Decades of social, political, and infrastructural momentum sustain abortion exceptionalism, but playing treacherous games of abortion Tetris are not inevitable. Reflecting on this book in the middle of the global COVID-19 pandemic raises questions about what will be reproduced and revolutionized in the pandemic’s wake. Published in early 2020, Obstacle Course does not comment on the ongoing pandemic but will motivate students and scholars of reproduction, health care, law, social movements, poverty, racism, religion, and the United States to consider what futures are possible. As recent headlines attest, battles over the future of abortion rights and the broader vision of reproductive justice are actively underway. Antiabortion politicians seized early opportunities to exploit the public health crisis by deeming abortion non-essential and advancing extremely restrictive agendas, such as the passing of Tennessee’s HB 2263, which prohibits abortion at six weeks gestation.
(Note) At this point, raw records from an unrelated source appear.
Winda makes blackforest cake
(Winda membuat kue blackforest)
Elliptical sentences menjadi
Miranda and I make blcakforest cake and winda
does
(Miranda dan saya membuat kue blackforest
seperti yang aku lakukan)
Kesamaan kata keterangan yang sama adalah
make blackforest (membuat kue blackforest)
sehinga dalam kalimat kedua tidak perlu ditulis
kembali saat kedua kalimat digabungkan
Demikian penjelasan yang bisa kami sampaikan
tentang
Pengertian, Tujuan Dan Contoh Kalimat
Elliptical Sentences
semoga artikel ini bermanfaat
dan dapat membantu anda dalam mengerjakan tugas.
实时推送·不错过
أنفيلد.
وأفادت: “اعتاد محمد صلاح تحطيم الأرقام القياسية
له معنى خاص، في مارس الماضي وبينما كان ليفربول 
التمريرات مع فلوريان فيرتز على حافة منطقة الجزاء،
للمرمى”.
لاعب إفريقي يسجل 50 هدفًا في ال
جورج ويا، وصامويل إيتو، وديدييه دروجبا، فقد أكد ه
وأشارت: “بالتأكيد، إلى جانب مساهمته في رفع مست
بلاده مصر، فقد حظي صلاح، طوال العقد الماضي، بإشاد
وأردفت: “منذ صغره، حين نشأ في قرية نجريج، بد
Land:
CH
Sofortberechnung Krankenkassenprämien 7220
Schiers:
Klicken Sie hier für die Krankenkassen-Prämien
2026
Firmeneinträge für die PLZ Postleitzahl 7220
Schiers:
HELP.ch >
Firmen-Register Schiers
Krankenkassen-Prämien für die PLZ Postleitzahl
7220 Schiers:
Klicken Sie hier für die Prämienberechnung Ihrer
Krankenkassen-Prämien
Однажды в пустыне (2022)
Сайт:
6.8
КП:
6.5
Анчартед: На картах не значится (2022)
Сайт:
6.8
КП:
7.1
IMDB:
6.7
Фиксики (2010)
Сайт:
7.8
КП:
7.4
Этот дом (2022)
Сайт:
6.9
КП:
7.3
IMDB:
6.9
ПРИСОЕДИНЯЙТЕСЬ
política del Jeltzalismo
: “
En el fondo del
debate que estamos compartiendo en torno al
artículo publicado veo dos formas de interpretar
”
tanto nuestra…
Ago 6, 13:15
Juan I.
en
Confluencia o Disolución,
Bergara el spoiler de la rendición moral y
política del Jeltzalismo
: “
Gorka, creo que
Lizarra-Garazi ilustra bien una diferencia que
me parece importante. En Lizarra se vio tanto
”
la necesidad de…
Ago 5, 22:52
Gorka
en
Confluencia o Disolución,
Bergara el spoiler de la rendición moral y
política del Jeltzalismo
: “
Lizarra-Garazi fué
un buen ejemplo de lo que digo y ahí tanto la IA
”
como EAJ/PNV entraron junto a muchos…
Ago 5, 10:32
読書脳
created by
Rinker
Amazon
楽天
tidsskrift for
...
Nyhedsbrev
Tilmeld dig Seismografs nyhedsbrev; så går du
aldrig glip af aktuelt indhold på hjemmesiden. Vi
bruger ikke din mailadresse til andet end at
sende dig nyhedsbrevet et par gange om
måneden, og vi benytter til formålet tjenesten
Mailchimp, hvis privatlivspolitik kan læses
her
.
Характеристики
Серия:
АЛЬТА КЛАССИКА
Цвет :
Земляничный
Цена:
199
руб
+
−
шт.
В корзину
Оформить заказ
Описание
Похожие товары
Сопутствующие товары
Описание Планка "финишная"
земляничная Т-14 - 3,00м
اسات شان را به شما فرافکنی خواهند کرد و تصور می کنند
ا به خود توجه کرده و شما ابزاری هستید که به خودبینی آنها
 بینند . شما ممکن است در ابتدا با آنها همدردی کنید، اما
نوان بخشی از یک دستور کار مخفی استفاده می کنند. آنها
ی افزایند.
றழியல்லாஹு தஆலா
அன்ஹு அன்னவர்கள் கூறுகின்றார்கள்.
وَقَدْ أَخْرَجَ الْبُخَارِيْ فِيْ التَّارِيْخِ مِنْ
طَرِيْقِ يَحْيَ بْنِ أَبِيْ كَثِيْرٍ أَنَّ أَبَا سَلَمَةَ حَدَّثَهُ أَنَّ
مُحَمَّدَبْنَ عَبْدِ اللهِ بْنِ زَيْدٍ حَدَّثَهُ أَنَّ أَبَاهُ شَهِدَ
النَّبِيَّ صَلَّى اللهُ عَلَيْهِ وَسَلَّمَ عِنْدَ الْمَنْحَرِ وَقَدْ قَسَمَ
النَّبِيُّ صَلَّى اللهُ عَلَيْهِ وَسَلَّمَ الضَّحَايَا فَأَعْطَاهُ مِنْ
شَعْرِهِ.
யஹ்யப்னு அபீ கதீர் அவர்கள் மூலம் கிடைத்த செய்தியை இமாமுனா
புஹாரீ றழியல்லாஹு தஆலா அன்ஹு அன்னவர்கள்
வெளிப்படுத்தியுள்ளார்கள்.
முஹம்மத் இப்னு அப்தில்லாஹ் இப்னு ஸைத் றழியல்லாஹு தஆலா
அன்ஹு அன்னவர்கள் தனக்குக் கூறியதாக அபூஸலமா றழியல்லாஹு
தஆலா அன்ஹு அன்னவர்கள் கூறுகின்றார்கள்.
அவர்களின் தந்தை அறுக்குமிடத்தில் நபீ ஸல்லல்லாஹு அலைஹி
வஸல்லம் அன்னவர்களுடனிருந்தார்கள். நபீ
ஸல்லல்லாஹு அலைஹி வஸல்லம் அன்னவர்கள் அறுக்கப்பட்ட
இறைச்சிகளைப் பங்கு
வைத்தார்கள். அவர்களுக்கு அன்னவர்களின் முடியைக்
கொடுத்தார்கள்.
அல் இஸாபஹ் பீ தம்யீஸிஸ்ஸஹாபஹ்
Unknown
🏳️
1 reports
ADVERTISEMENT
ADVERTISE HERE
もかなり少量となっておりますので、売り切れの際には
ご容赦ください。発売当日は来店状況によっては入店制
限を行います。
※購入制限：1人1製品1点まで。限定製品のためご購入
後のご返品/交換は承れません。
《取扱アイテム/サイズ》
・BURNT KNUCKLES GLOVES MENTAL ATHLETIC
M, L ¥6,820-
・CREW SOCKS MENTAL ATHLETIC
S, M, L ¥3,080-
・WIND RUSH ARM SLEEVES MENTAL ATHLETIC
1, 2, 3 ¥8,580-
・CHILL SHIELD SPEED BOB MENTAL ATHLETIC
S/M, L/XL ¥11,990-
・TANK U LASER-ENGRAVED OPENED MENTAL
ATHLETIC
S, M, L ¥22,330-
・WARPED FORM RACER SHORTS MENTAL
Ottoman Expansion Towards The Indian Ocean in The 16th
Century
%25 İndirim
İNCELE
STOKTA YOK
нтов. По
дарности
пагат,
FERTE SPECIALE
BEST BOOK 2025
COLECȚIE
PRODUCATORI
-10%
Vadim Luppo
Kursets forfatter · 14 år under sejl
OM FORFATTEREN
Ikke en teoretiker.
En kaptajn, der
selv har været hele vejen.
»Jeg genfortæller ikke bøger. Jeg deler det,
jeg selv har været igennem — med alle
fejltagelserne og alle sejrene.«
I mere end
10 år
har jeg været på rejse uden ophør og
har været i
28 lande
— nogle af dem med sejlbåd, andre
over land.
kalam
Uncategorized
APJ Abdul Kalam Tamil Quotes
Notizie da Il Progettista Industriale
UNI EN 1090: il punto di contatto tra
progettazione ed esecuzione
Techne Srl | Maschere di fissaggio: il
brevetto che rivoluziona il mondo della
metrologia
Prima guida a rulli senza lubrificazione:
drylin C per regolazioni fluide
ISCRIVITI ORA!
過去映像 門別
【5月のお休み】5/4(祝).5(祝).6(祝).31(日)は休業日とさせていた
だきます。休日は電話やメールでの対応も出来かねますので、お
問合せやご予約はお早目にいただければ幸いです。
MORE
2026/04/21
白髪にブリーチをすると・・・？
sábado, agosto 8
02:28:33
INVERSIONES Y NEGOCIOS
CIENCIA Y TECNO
At the same time, some alternatives are gaining traction. A federal judge temporarily lifted in-person requirements for medication abortion by deeming them a “substantial obstacle” during the current public health emergency. Importantly, leaders in the resurging Movement for Black Lives are advancing racial and reproductive justice as inextricably linked in the fight for freedom. This book is accessibly written for audiences moved by stories about the everyday stakes of health care politics and will be an invaluable resource for use in anthropology, sociology, history, legal studies, gender studies, public health, and ethics courses.
Reference Cited
Andaya, E., and J. Mishtal. 2017. The Erosion of Rights to Abortion Care in the United States: A Call for a Renewed Anthropological Engagement with the Politics of Abortion. Medical Anthropology Quarterly 31: 40–59.